Monmouth County Prosecutor Thomas Huth Honored
City Council recognizes CDI Founder before he heads onto Associate Counsel in the Governor’s Office
This week former Monmouth County Prosecutor Thomas Huth was honored by the Asbury Park City Council for the countless hours he served helping the reduce crime in the city.
“We thank him for 29 years of outstanding commitment to justice and service to the city and its residents,” Deputy Mayor Amy Quinn said in reading from a proclamation or recognition Wednesday. “Mr Huth has been essential in the outreach efforts in the Asbury Park and Neptune communities.”

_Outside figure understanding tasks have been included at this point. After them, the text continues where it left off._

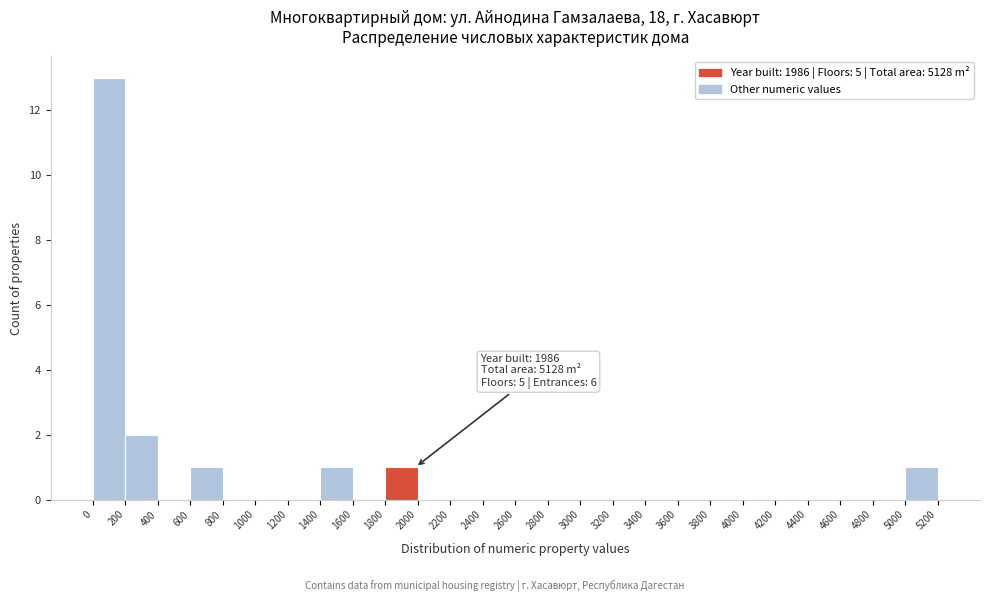

Which range on the x-axis has the tallest bar?

0 to 200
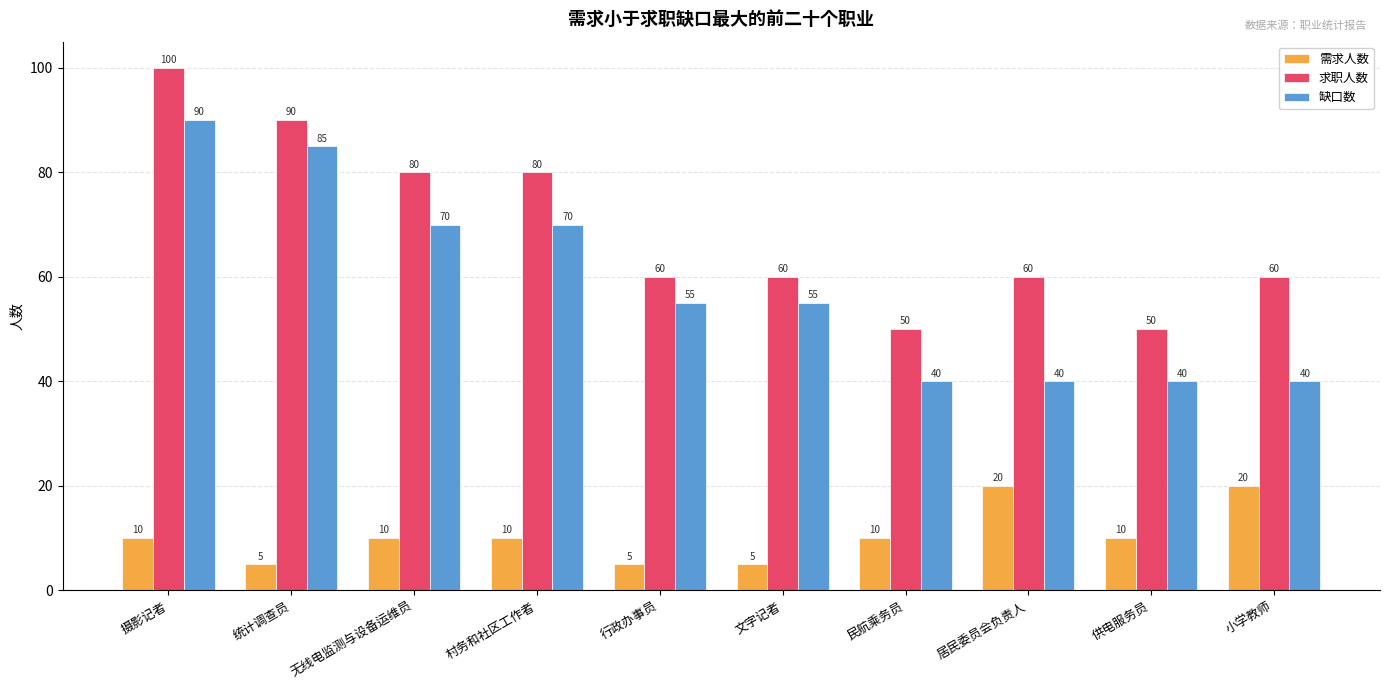

Reading right to left, list all the values displayed in this chart.

需求人数: 20	10	20	10	5	5	10	10	5	10
求职人数: 60	50	60	50	60	60	80	80	90	100
缺口数: 40	40	40	40	55	55	70	70	85	90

A graduate of the University of Connecticut, who went on to obtain a master of science in jurisprudence from Seton Hall before becoming an Essex County Prosecutor.
Huth began his tenure with the Monmouth County Prosecutor’s Office in 1998, serving as a Trial Team Leader, Director of the Asbury Park Satellite Office, Director of the Major Crimes Unit, and most recently Senior Litigation Counsel.
In February 2011 he helped establish and served as Co Chair of the Community Development Initiative [CDI], which brings together communities stakeholders in an effort to prevent juvenile crime and promote positive outcomes for our youth, Quinn said.
“Mr Huth’s genuinely care and concern for Asbury Park, its future, the youth and efforts to affect positive outcomes in the community led him to transfer from Monmouth County Prosecutor’s Office in Dec of 2016 to serve as the Associate Council in the Governor’s Office,” Quinn said.
Huth said the CDI was a collaborative effort with then Mayor Ed Johnson and several stakeholders aimed at bringing together all of the leadership in the city in a crime prev capacity.
“Along the way, our Coalition grew to the Greater Asbury Park CDI,” Huth said. “I feel that along the way we have made a difference in people’s lives.”
The mission was to establish crime prevention initiatives at the beginning of people’s lives rather than at the moment of arrest.
“It’s a tremendous game changer for someone to be invited and loved by a community who expresses that by asking you to come into their churches, into their homes, into their schools to talk to their children, and to come into their community centers. The welcoming that Asbury Park has given me is going to resonate with me for the rest of my life.”
Mayor John Moor thanked Huth’s wife.
“He spent thousands of hours in Asbury Park on his own time,” Moor said.